Legitimate question: Why isn't this being done with software? The Speech-to-Text problem has been around for a long time, and it seems like there are a lot of people who are financially motivated to solve it. If the best solutions on the market, or ideally a combination of the best solutions, can't provide a baseline decent transcript then why aren't people tripping over themselves to solve this problem?
It seems like an 80% solution would be good enough. Hell, even a 66% solution seems like a good compromise or starting point. If an automatically generated transcript can convey at least 2/3rds of the information from a lecture for a one time or small incremental cost then I don't see why both parties wouldn't be ok with it. Those with disabilities would have to do some extra work to look up garbled words or ideas that don't translate well to text, but it would be within the bounds of reason (say a 1 hour lecture would now take 2 hours to parse). The organizations producing the content would most likely having to pay for speech-to-text software, either several thousand dollars per year per class or $X per lecture, but they would still come out cheaper than paying someone per minute to do the transcription. It isn't a win-win situation, but more of an equitable lose-lose.
They say a fair deal has been reached when both sides in a negotiation are a little bit unhappy. A software solution would seem to do that without ignoring the rights of the disabled or placing prohibitive costs on the content producers. And it would set a precedent going forward: Content producers must make an effort to accommodate those with disabilities, but the disabled should be willing to make some extra effort themselves. Asking an elderly woman in a wheelchair to lift herself over a sidewalk curb is not reasonable. Asking the same person to spend an extra 30 minutes to decipher an unclear transcript might be.
Echoing jamesbrownuhh, the vicious PR for this lawsuit at http://nad.org/news/2015/2/nad-sues-harvard-and-mit-discrimi... specifically calls out what appears to be nonsense YouTube auto-captioning ... and two of the examples are of nothingburger visits by Lady Gaga and Obama. It's unclear jamesbrownuhh's generosity would extend to properly captioning video of every vacuous celebrity's visit.
Worse, you've got accept that throwing this into the legal arena adds costs way beyond just proper captioning. Any settlement that will make the plaintiffs happy will require the establishment of a ADA enforcement unit at these institutions, and resultant red tape for anyone in the communities to publish anything with audio. Which going forward will have a clear chilling effect; we're not just talking about a lot of Harvard and MIT potentially going dark, but continuing in that mode except for the most important things that are worth the extra captioning and legal effort.

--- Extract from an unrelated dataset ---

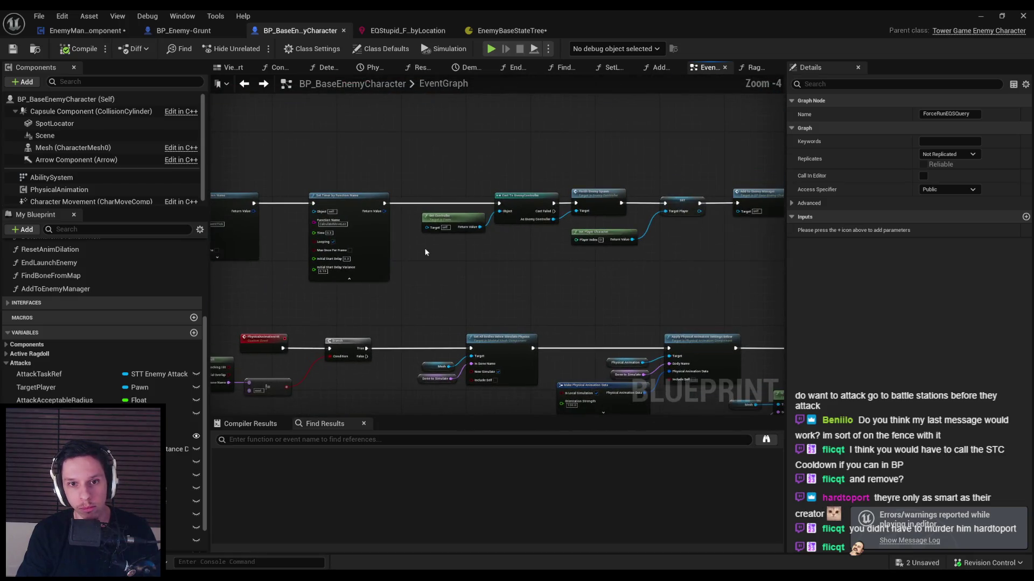
scroll(464, 235, down, 2)
scroll(348, 248, up, 4)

Speech to text is simply not a solved problem. The technology gets better all the time, enormous strides have been made, but voice recognition is something that the human brain does well and computers generally do not, at this time.
In terms of accuracy, once you start falling beneath the high-nineties percentage threshold, it becomes increasingly hard for humans to make sense of the text. Dropping to 66% accuracy means that one word in three is wrong - it's almost impossible to make sense of something that badly degraded.
Here's a nice example, here are the 'Automatic Captions' - provided by YouTube's voice recognition technology - of an MIT YouTube video. This is a 'best of all possible worlds' example - there is a single speaker, whose words are pronounced slowly and clearly, with no background noise or undue slurring or interference. You'll see that this is good, but nevertheless in a 90 second video there are 20+ errors (not all of them obvious or easy to decipher.)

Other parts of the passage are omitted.